→ **WHAT TO DO**
Retype, word for word, every line of the records below starting at the one that contains "şehit, binlerce gazi verdiği hatırlatıldı." and ending at the one that contains "bulunan Başdaş, toplumsal"; include both of those lines and nothing more.

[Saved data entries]
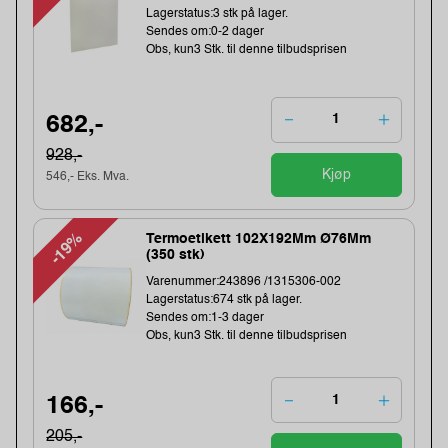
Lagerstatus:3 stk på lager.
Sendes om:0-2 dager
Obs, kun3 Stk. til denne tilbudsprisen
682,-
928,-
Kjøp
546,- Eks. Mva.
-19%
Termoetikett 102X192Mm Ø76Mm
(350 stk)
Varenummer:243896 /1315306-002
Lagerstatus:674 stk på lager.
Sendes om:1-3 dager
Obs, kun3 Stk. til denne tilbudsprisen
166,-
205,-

* * *

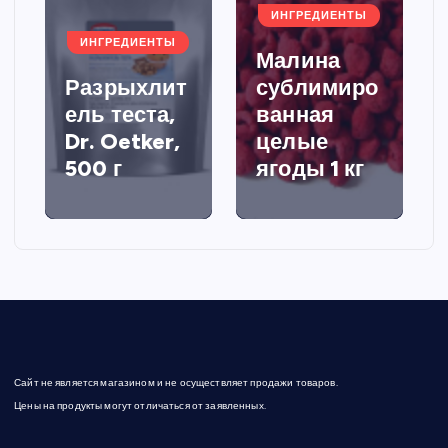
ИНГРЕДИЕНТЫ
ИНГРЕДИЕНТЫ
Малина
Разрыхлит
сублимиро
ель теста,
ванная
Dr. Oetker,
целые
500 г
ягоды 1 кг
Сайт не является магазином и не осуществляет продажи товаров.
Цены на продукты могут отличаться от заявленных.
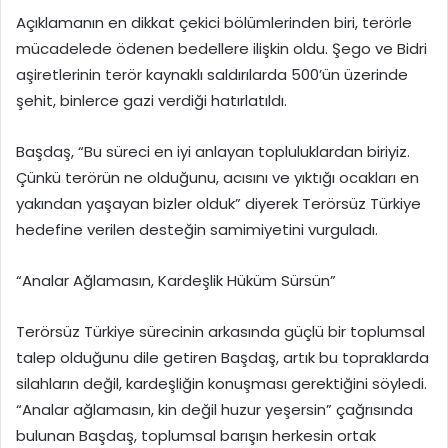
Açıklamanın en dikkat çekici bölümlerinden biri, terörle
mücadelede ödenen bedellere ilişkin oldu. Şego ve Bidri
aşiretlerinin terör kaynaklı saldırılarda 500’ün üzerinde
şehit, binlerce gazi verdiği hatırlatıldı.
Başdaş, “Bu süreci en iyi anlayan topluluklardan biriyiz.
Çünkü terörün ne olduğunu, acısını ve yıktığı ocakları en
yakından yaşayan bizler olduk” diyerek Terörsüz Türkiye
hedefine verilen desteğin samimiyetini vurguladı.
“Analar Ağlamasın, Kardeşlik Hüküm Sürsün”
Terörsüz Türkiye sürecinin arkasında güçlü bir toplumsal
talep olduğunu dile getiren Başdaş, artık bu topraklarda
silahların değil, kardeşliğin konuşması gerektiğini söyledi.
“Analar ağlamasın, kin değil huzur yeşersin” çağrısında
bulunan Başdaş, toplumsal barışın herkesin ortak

→ **THE ANSWER**
şehit, binlerce gazi verdiği hatırlatıldı.
Başdaş, “Bu süreci en iyi anlayan topluluklardan biriyiz.
Çünkü terörün ne olduğunu, acısını ve yıktığı ocakları en
yakından yaşayan bizler olduk” diyerek Terörsüz Türkiye
hedefine verilen desteğin samimiyetini vurguladı.
“Analar Ağlamasın, Kardeşlik Hüküm Sürsün”
Terörsüz Türkiye sürecinin arkasında güçlü bir toplumsal
talep olduğunu dile getiren Başdaş, artık bu topraklarda
silahların değil, kardeşliğin konuşması gerektiğini söyledi.
“Analar ağlamasın, kin değil huzur yeşersin” çağrısında
bulunan Başdaş, toplumsal barışın herkesin ortak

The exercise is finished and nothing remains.